Neutralizing of the distributed capacitance between neutral wire 3 and signal wire 1 eliminates the process of the capacitance charge exchange at changing the signal polarity that results in the elimination of the dielectric losses of the signal energy, which distort the shape of the signal passing through the cable, increase the velocity of the signal propagation, and reduce the group delay of the signal. Besides, at changing the direction of the dielectric polarization there is also excluded adding the noise generated by dielectric dipole molecules to the useful signal.

The availability of resistor 5 promotes suppressing of the parasitic electrical oscillating processes that might occur under the condition of the signal source output circuits' interaction with the capacitance in the space between screens 2 that also significantly improves the quality of the electrical signals transmission.

The availability of capacitor 6, which shunts resistor 5, creates the accelerating RC circuit and contributes to enhancing the bandwidth in the area of the upper frequencies.

Claims

1. The electric cable comprising at least two current-carrying wires; a signal wire and a neutral wire with dielectric layers between them, characterizing in that the current-carrying wires are separated from each other by at least three dielectric layers, and at least two screens of conductive material disposed between the dielectric layers alternating with them, and along the entire length of the cable, from its input to the output, each screen covers only one current-carrying wire connected to it on the input side.

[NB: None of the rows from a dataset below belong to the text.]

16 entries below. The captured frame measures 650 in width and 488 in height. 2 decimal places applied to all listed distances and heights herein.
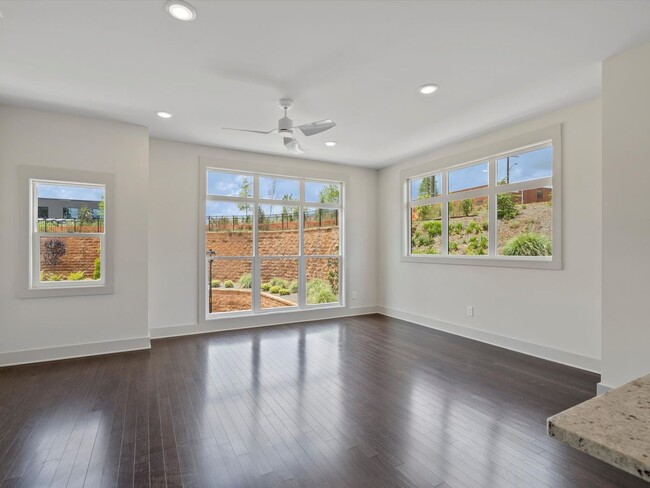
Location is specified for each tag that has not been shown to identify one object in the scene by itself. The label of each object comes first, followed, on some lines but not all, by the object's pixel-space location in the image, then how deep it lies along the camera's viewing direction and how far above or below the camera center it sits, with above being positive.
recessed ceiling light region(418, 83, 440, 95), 3.20 +1.50
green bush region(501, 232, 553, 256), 4.00 -0.02
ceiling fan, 3.37 +1.19
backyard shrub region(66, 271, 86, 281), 4.04 -0.39
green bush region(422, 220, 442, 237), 5.46 +0.28
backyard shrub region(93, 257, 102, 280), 4.14 -0.33
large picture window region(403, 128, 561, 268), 3.98 +0.49
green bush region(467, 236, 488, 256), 4.71 -0.01
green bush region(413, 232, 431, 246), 5.67 +0.07
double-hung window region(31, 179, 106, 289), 3.88 +0.11
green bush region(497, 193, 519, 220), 4.34 +0.49
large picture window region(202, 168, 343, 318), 5.32 +0.02
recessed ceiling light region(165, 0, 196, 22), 2.12 +1.50
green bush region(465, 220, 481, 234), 4.80 +0.24
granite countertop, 0.59 -0.37
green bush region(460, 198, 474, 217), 4.91 +0.56
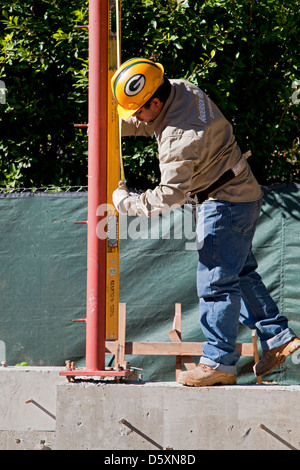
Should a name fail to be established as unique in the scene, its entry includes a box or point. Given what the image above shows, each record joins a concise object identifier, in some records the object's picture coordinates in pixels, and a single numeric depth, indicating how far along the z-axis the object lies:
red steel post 8.21
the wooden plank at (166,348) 10.44
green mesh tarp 12.59
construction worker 7.42
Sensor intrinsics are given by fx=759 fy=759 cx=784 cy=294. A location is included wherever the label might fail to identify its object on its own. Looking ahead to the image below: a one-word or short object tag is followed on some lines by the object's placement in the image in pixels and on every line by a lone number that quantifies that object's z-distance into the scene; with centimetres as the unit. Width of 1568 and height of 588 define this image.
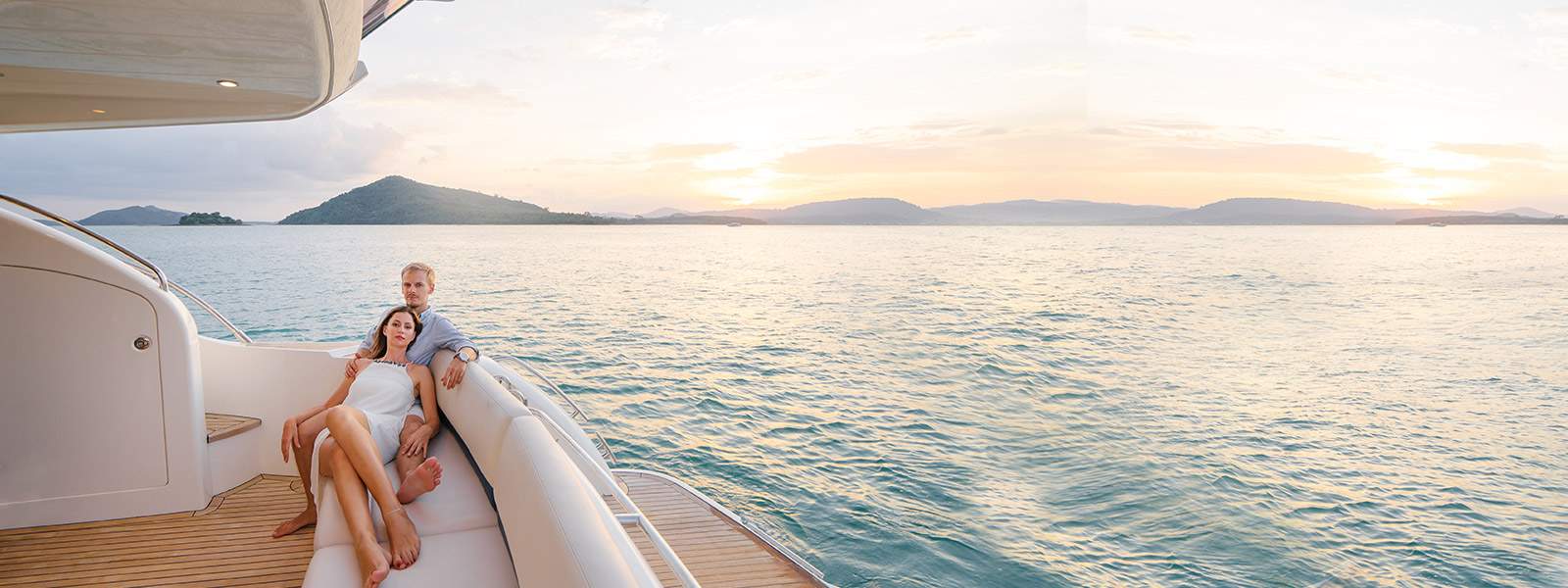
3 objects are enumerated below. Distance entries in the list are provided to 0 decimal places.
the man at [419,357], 258
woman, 194
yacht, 185
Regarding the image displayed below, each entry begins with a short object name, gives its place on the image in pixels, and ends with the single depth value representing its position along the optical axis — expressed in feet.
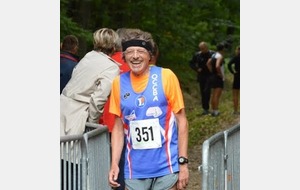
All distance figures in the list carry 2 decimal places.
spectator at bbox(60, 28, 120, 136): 25.99
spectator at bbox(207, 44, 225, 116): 68.22
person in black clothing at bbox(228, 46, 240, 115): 69.72
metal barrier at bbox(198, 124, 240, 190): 19.55
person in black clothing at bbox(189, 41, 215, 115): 69.35
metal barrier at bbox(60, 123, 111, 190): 21.73
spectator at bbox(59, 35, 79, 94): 32.47
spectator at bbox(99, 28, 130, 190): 24.65
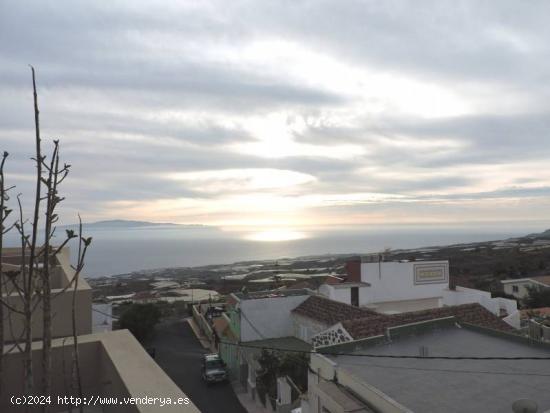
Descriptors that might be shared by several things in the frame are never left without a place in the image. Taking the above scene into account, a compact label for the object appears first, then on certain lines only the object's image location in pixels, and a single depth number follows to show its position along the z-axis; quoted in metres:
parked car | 18.92
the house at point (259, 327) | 19.39
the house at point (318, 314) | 17.09
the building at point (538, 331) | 12.50
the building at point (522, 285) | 39.38
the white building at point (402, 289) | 22.58
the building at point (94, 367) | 3.51
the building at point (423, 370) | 8.20
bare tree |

2. The electric cable comprising at least two current-carrying wires; a signal wire and a neutral wire with dielectric layers between them, characterizing in that the current-carrying wires are separated from each other by at least three dielectric layers, and at least two screens of conductive material disposed between the dielectric layers alternating with them, each screen is connected to a current-carrying wire via a resistor, and along the entire length of the cable, from its input to the output, each screen covers only one current-carrying wire connected to it on the input side.

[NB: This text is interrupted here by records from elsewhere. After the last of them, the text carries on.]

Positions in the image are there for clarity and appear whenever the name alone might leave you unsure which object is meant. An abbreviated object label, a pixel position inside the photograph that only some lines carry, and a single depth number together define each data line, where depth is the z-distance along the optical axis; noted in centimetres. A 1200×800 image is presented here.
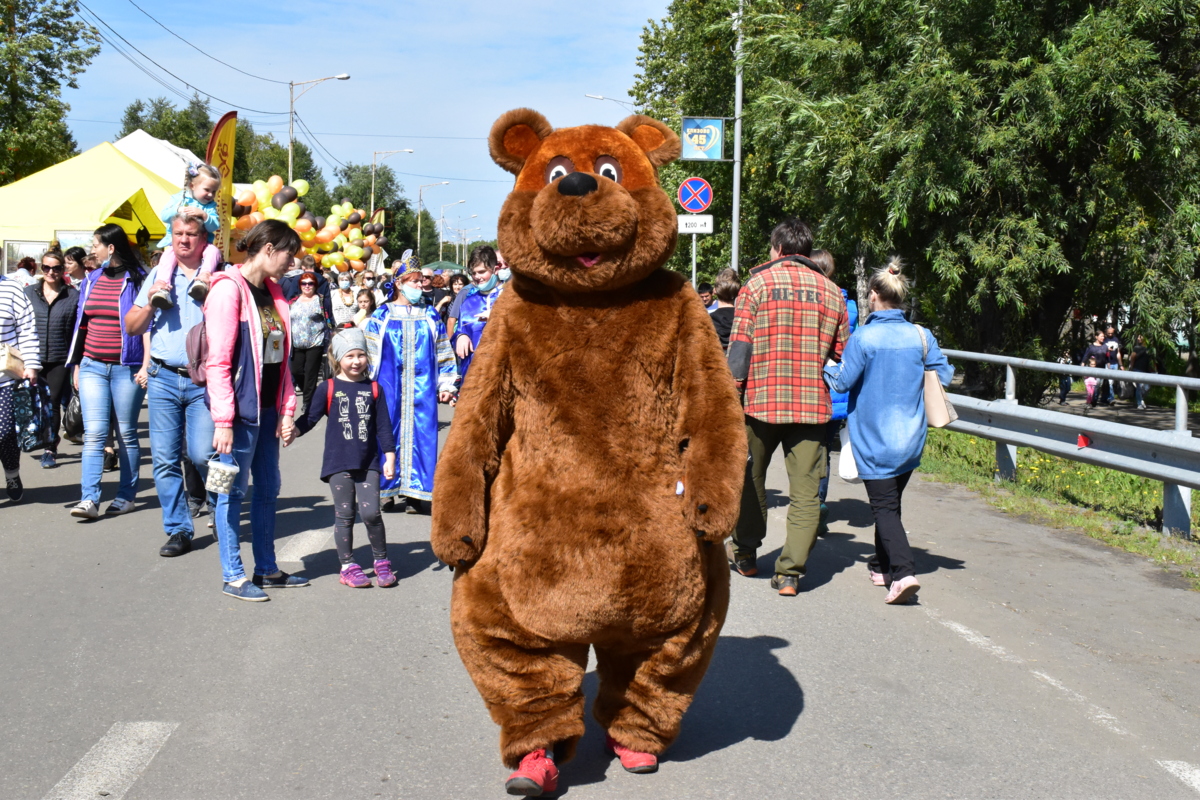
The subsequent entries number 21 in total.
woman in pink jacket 573
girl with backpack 655
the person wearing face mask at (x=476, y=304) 899
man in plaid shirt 643
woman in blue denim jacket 631
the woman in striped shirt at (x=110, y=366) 830
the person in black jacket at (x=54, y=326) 1076
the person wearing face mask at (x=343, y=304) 1706
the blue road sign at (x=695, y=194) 2034
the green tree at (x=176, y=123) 8022
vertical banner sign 855
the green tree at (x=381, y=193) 9412
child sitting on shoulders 647
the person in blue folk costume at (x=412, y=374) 805
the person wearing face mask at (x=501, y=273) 952
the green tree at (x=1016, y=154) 1272
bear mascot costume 346
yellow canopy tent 2139
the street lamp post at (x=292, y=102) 4350
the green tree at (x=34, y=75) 3119
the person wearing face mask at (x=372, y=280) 1957
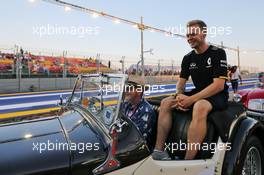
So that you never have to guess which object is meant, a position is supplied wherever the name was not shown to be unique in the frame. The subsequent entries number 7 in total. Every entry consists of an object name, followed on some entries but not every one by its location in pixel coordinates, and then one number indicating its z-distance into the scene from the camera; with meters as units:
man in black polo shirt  1.77
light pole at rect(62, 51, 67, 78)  11.51
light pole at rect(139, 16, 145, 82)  16.86
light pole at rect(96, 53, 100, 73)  12.28
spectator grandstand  9.79
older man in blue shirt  1.73
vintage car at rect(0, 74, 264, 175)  1.25
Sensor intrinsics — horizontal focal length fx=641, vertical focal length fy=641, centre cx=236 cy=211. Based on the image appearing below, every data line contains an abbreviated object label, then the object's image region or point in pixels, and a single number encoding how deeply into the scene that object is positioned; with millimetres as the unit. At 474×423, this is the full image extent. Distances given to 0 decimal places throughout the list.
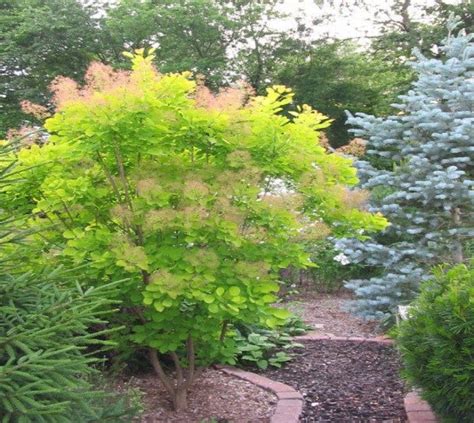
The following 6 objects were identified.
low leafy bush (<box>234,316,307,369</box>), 5375
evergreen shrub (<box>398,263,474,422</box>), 3211
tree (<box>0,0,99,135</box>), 19781
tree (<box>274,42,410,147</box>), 20125
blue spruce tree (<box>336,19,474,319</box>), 6371
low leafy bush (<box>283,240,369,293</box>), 8688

3. The electric cable comprising at least two current-carrying wires; a signal wire and a neutral wire with dielectric layers between them, characterizing in that the current-carrying wires are separated from each other by at least three dielectric layers, and at least two screens of conductive material disposed between the dielectric layers alternating with them, each screen is connected to a current-carrying wire via a resistor, which is shunted by a capacitor to expand the bandwidth of the cable, and along the entire length of the cable, from its input to the output, each screen covers only one current-carrying wire connected to it on the input side.